What the exercise asks:
Copy the listing below word for word, starting at the line that contains "Which series has" and continuing through the last line of the listing. Leave the pictures out of your copy.

Dataset entries:
◇ ◇ ◇ ◇

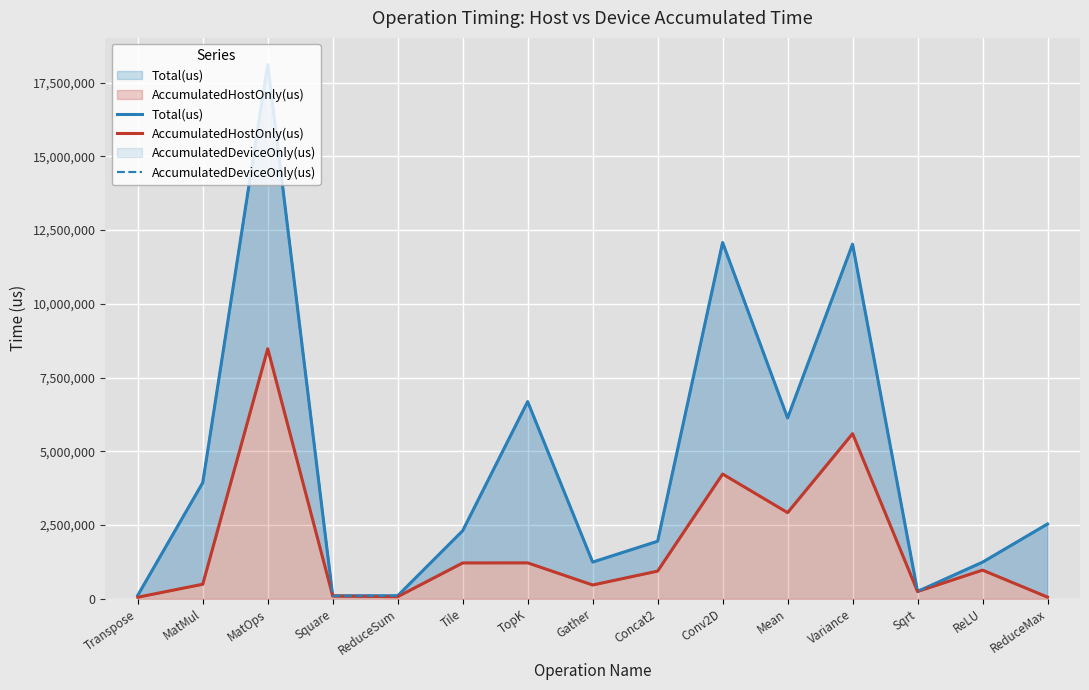

How many distinct data groups are displayed?

3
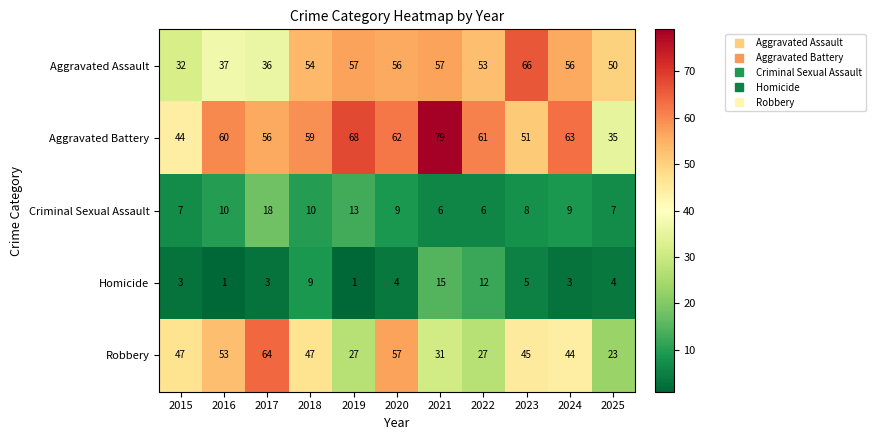

What is the maximum value shown in the chart?

79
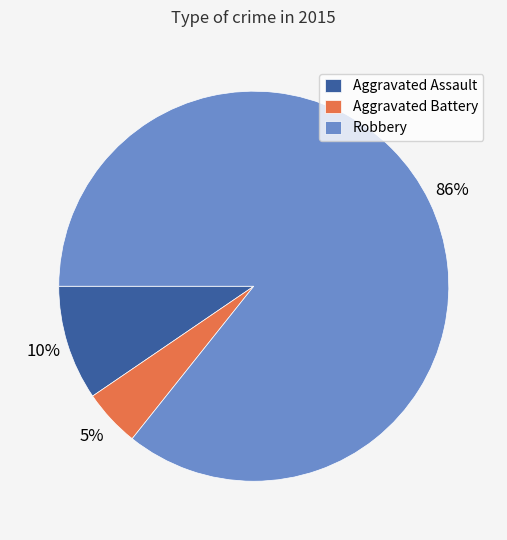

What percentage is the Aggravated Assault slice, to the nearest percent?

10%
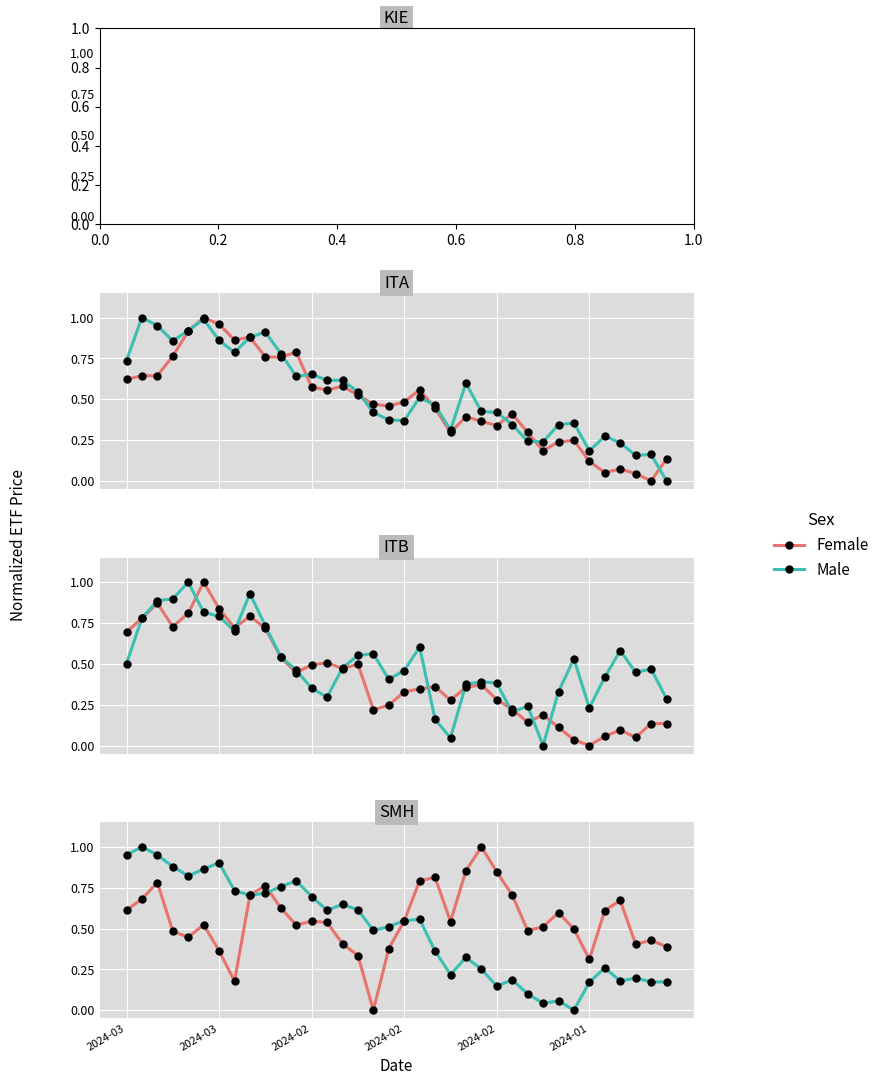

Which series has the widest spread of Y values?

Female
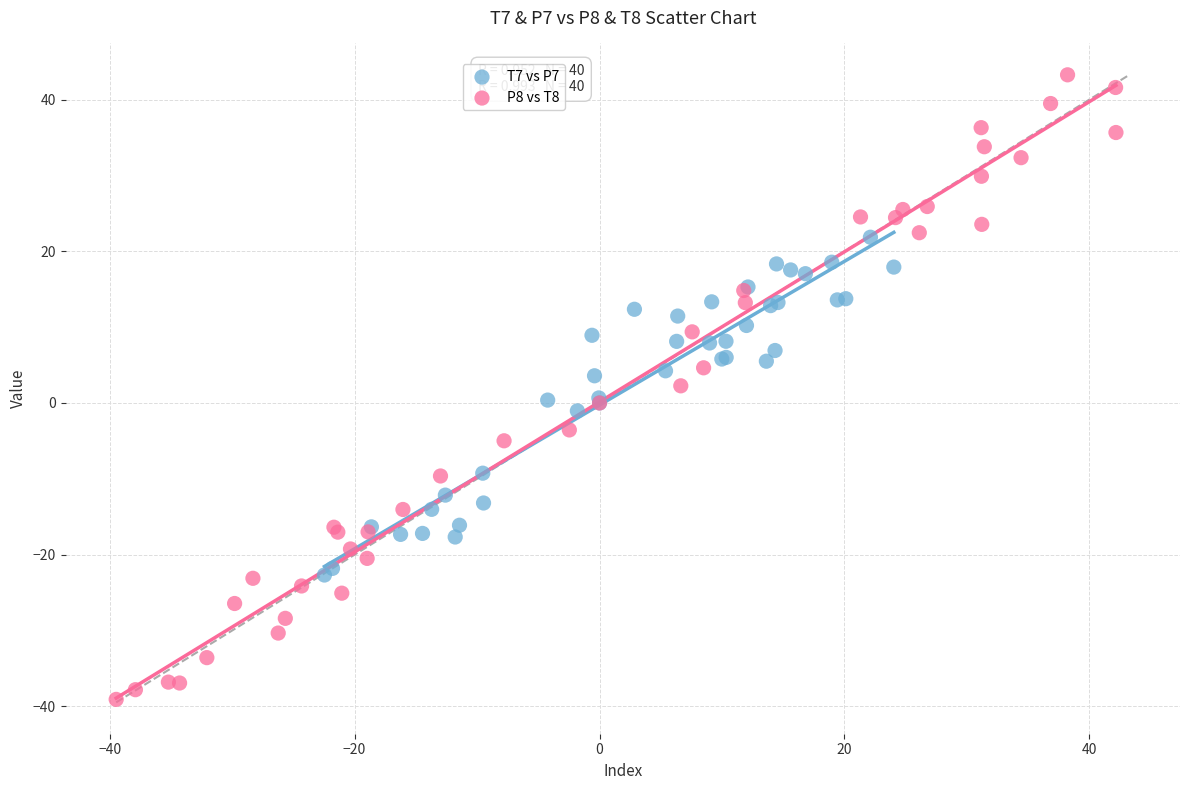

Which series reaches the minimum Y coordinate?

P8 vs T8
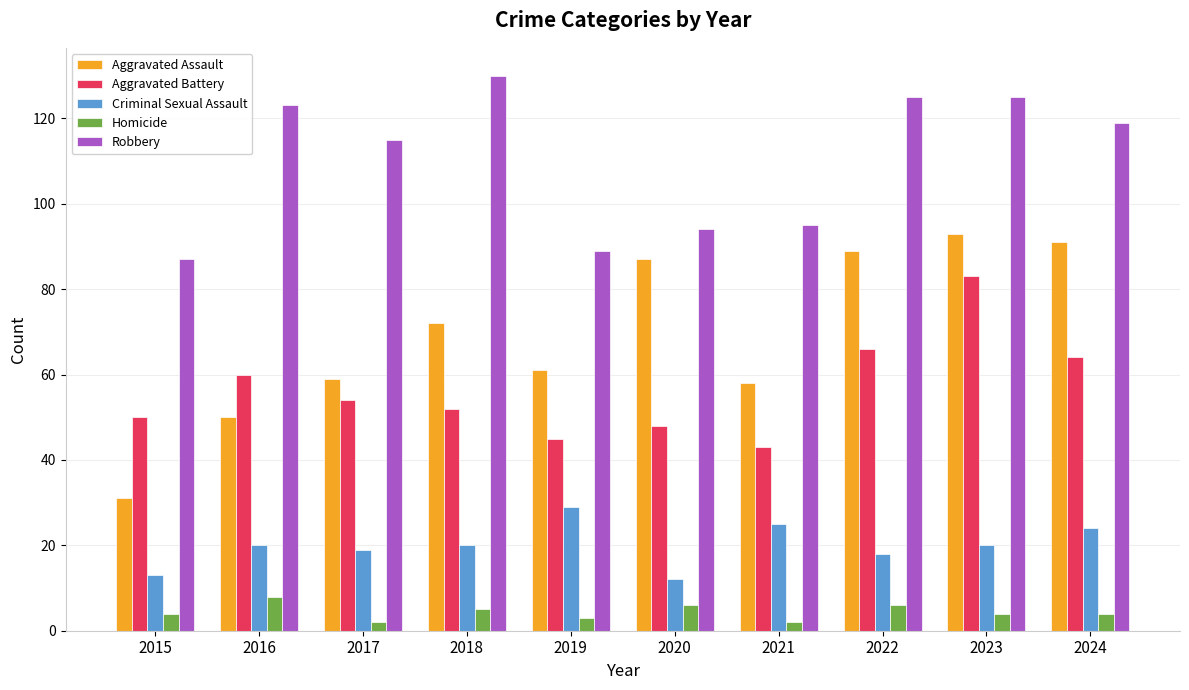

List the series in order of their peak value, highest first.

Robbery, Aggravated Assault, Aggravated Battery, Criminal Sexual Assault, Homicide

◇ ◇ ◇ ◇

Solved problem:
Which series has the widest spread of Y values?

Female

Which series reaches the minimum Y coordinate?

P8 vs T8

List the series in order of their peak value, highest first.

Robbery, Aggravated Assault, Aggravated Battery, Criminal Sexual Assault, Homicide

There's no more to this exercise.